Requirement A: In the forum thread, which version of AsciiDoc do the .bak files come from?
Requirement B: Output, word for word, the part of the forum thread from "On 08/11/12 15:17, Lex" up to and including "your quick response.".

Start of Passage

Re: Non-English (Chinese/Japanese) period and comma to be treated as punctuation characters

Stuart Rackham Wed, 07 Nov 2012 20:55:50 -0800


On 08/11/12 15:17, Lex Trotman wrote:
> 
> 
> 
> On 8 November 2012 09:58, Jeremy <[email protected]
> <mailto:[email protected]>> wrote:
> 
>     Hi Tong,
> 
>     Thanks for your quick response.
> 
>     You can find the full discussion here,
> 
>       
> https://groups.google.com/__group/asciidoc/browse_thread/__thread/f7bf7cb23d6253d3
>     
> <https://groups.google.com/group/asciidoc/browse_thread/thread/f7bf7cb23d6253d3>
> 
>     Attached please find the archive containing asciidoc.py
>     (asciidoc.py.bak) and asciidoc.conf (asciidoc.conf.bak). Where *.bak
>     comes from AsciiDoc 8.6.8, and their counterparts (without extension
>     .bak) are modified ones.
> 
>     You can try the following content with both non-patched and patched
>     versions, and will find the difference and what I am trying to achieve.
> 
>       舉例來說，`-a stylesheet=newsletter.css` 的設定會採用樣式表
>     `newsletter.css`。
> 
>     What I have done is removing the Unicode flag while parsing inline
>     literals. I would like to know does this change incur other
>     unexpected errors?
> 
> 
> Hi,
> 
> Unfortunately probably.
> 
> The problem isn't that the regular expression uses Unicode properties,
> it should, the problem is that the strings being searched are not
> consistently Unicode strings and this has an effect on the behaviour of
> the regular expression engine.  See this example
> 
> import re, unicodedata
> a = "舉例來說，`-a stylesheet=newsletter.css` 的設定會採用樣式表
> `newsletter.css`。"
> u = u"舉例來說，`-a stylesheet=newsletter.css` 的設定會採用樣式表
> `newsletter.css`。"
> print
> re.findall(r"(?su)(?<![`\w])([\\]?`(?P<passtext>[^`\s]|[^`\s].*?\S)`)(?![`\w])",
> a)

End of Passage
Start of Excerpted data

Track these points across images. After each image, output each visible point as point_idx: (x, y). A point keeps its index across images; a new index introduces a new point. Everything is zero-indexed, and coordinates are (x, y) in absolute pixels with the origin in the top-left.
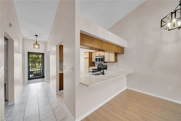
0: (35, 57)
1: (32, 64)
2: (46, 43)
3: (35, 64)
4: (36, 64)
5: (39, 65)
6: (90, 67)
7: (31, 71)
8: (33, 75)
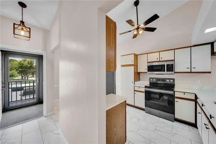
0: (27, 66)
1: (23, 76)
2: (46, 33)
3: (27, 75)
4: (29, 75)
5: (33, 76)
6: (135, 83)
7: (20, 86)
8: (22, 91)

End of Excerpted data

Answer space A: AsciiDoc 8.6.8

Answer space B:
On 08/11/12 15:17, Lex Trotman wrote:
> 
> 
> 
> On 8 November 2012 09:58, Jeremy <[email protected]
> <mailto:[email protected]>> wrote:
> 
>     Hi Tong,
> 
>     Thanks for your quick response.